Stored data entries:
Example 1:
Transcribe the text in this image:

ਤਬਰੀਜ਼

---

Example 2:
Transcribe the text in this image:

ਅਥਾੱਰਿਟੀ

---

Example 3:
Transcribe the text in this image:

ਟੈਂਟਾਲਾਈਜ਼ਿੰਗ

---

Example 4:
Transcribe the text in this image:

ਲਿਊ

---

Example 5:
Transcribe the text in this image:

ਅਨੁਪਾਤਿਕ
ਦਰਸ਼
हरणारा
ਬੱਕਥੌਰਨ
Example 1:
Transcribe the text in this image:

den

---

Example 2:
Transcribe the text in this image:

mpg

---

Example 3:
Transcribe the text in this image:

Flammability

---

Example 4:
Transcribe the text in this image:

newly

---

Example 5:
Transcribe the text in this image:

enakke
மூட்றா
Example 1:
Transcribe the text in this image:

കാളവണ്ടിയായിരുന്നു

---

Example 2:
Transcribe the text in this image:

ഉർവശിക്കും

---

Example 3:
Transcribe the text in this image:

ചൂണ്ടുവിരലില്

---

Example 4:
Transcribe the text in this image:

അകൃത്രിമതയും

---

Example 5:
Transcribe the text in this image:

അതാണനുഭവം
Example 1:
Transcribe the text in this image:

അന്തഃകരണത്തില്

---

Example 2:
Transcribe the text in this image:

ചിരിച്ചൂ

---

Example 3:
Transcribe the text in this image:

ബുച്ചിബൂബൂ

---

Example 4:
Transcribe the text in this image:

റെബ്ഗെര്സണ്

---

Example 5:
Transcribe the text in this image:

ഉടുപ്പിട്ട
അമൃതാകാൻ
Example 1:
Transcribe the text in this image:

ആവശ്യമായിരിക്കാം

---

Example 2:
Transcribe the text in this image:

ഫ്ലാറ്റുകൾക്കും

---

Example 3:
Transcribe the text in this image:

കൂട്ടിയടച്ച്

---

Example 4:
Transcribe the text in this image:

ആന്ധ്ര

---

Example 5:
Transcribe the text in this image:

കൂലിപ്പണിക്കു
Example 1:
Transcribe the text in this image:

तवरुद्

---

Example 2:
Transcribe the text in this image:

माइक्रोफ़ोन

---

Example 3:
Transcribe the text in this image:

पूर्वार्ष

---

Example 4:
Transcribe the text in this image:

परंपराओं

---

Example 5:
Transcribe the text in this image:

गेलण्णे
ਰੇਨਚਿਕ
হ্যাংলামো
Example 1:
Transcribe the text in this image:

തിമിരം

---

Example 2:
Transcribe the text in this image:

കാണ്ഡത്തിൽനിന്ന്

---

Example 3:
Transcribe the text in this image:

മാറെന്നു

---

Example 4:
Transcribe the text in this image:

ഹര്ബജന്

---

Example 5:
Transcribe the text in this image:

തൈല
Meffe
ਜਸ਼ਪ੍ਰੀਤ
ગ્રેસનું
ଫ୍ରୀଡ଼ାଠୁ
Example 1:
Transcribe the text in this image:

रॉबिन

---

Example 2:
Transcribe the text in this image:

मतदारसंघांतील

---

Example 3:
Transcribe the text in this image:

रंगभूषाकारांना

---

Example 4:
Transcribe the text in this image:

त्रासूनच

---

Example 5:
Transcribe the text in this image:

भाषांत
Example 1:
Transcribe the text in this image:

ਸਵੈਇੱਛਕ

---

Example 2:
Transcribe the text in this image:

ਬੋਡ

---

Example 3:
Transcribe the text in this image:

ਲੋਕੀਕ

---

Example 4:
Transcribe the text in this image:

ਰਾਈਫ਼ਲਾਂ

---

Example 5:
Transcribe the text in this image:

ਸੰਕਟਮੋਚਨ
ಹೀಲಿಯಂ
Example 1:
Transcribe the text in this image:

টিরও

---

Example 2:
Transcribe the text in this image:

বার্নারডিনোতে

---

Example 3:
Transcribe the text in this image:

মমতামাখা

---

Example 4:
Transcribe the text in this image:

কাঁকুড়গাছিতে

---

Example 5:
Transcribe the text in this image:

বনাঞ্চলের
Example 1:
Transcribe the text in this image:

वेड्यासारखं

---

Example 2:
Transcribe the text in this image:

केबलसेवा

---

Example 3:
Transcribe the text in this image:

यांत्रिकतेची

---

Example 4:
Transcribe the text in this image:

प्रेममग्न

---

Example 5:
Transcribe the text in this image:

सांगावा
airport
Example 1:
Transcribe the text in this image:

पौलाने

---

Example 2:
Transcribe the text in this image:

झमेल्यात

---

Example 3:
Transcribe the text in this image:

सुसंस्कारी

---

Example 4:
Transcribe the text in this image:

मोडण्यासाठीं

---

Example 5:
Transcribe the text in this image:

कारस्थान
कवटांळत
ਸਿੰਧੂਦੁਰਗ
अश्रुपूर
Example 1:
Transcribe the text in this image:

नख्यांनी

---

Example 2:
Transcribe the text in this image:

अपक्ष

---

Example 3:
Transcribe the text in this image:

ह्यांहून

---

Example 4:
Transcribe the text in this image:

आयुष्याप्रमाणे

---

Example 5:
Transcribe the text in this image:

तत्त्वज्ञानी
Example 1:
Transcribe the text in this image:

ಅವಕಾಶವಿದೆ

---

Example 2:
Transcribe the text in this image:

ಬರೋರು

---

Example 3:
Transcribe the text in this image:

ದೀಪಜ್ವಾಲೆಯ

• What to do:
All of the data must be set down again exactly.

• Reply to the exercise:
Example 1:
Transcribe the text in this image:

ਤਬਰੀਜ਼

---

Example 2:
Transcribe the text in this image:

ਅਥਾੱਰਿਟੀ

---

Example 3:
Transcribe the text in this image:

ਟੈਂਟਾਲਾਈਜ਼ਿੰਗ

---

Example 4:
Transcribe the text in this image:

ਲਿਊ

---

Example 5:
Transcribe the text in this image:

ਅਨੁਪਾਤਿਕ
ਦਰਸ਼
हरणारा
ਬੱਕਥੌਰਨ
Example 1:
Transcribe the text in this image:

den

---

Example 2:
Transcribe the text in this image:

mpg

---

Example 3:
Transcribe the text in this image:

Flammability

---

Example 4:
Transcribe the text in this image:

newly

---

Example 5:
Transcribe the text in this image:

enakke
மூட்றா
Example 1:
Transcribe the text in this image:

കാളവണ്ടിയായിരുന്നു

---

Example 2:
Transcribe the text in this image:

ഉർവശിക്കും

---

Example 3:
Transcribe the text in this image:

ചൂണ്ടുവിരലില്

---

Example 4:
Transcribe the text in this image:

അകൃത്രിമതയും

---

Example 5:
Transcribe the text in this image:

അതാണനുഭവം
Example 1:
Transcribe the text in this image:

അന്തഃകരണത്തില്

---

Example 2:
Transcribe the text in this image:

ചിരിച്ചൂ

---

Example 3:
Transcribe the text in this image:

ബുച്ചിബൂബൂ

---

Example 4:
Transcribe the text in this image:

റെബ്ഗെര്സണ്

---

Example 5:
Transcribe the text in this image:

ഉടുപ്പിട്ട
അമൃതാകാൻ
Example 1:
Transcribe the text in this image:

ആവശ്യമായിരിക്കാം

---

Example 2:
Transcribe the text in this image:

ഫ്ലാറ്റുകൾക്കും

---

Example 3:
Transcribe the text in this image:

കൂട്ടിയടച്ച്

---

Example 4:
Transcribe the text in this image:

ആന്ധ്ര

---

Example 5:
Transcribe the text in this image:

കൂലിപ്പണിക്കു
Example 1:
Transcribe the text in this image:

तवरुद्

---

Example 2:
Transcribe the text in this image:

माइक्रोफ़ोन

---

Example 3:
Transcribe the text in this image:

पूर्वार्ष

---

Example 4:
Transcribe the text in this image:

परंपराओं

---

Example 5:
Transcribe the text in this image:

गेलण्णे
ਰੇਨਚਿਕ
হ্যাংলামো
Example 1:
Transcribe the text in this image:

തിമിരം

---

Example 2:
Transcribe the text in this image:

കാണ്ഡത്തിൽനിന്ന്

---

Example 3:
Transcribe the text in this image:

മാറെന്നു

---

Example 4:
Transcribe the text in this image:

ഹര്ബജന്

---

Example 5:
Transcribe the text in this image:

തൈല
Meffe
ਜਸ਼ਪ੍ਰੀਤ
ગ્રેસનું
ଫ୍ରୀଡ଼ାଠୁ
Example 1:
Transcribe the text in this image:

रॉबिन

---

Example 2:
Transcribe the text in this image:

मतदारसंघांतील

---

Example 3:
Transcribe the text in this image:

रंगभूषाकारांना

---

Example 4:
Transcribe the text in this image:

त्रासूनच

---

Example 5:
Transcribe the text in this image:

भाषांत
Example 1:
Transcribe the text in this image:

ਸਵੈਇੱਛਕ

---

Example 2:
Transcribe the text in this image:

ਬੋਡ

---

Example 3:
Transcribe the text in this image:

ਲੋਕੀਕ

---

Example 4:
Transcribe the text in this image:

ਰਾਈਫ਼ਲਾਂ

---

Example 5:
Transcribe the text in this image:

ਸੰਕਟਮੋਚਨ
ಹೀಲಿಯಂ
Example 1:
Transcribe the text in this image:

টিরও

---

Example 2:
Transcribe the text in this image:

বার্নারডিনোতে

---

Example 3:
Transcribe the text in this image:

মমতামাখা

---

Example 4:
Transcribe the text in this image:

কাঁকুড়গাছিতে

---

Example 5:
Transcribe the text in this image:

বনাঞ্চলের
Example 1:
Transcribe the text in this image:

वेड्यासारखं

---

Example 2:
Transcribe the text in this image:

केबलसेवा

---

Example 3:
Transcribe the text in this image:

यांत्रिकतेची

---

Example 4:
Transcribe the text in this image:

प्रेममग्न

---

Example 5:
Transcribe the text in this image:

सांगावा
airport
Example 1:
Transcribe the text in this image:

पौलाने

---

Example 2:
Transcribe the text in this image:

झमेल्यात

---

Example 3:
Transcribe the text in this image:

सुसंस्कारी

---

Example 4:
Transcribe the text in this image:

मोडण्यासाठीं

---

Example 5:
Transcribe the text in this image:

कारस्थान
कवटांळत
ਸਿੰਧੂਦੁਰਗ
अश्रुपूर
Example 1:
Transcribe the text in this image:

नख्यांनी

---

Example 2:
Transcribe the text in this image:

अपक्ष

---

Example 3:
Transcribe the text in this image:

ह्यांहून

---

Example 4:
Transcribe the text in this image:

आयुष्याप्रमाणे

---

Example 5:
Transcribe the text in this image:

तत्त्वज्ञानी
Example 1:
Transcribe the text in this image:

ಅವಕಾಶವಿದೆ

---

Example 2:
Transcribe the text in this image:

ಬರೋರು

---

Example 3:
Transcribe the text in this image:

ದೀಪಜ್ವಾಲೆಯ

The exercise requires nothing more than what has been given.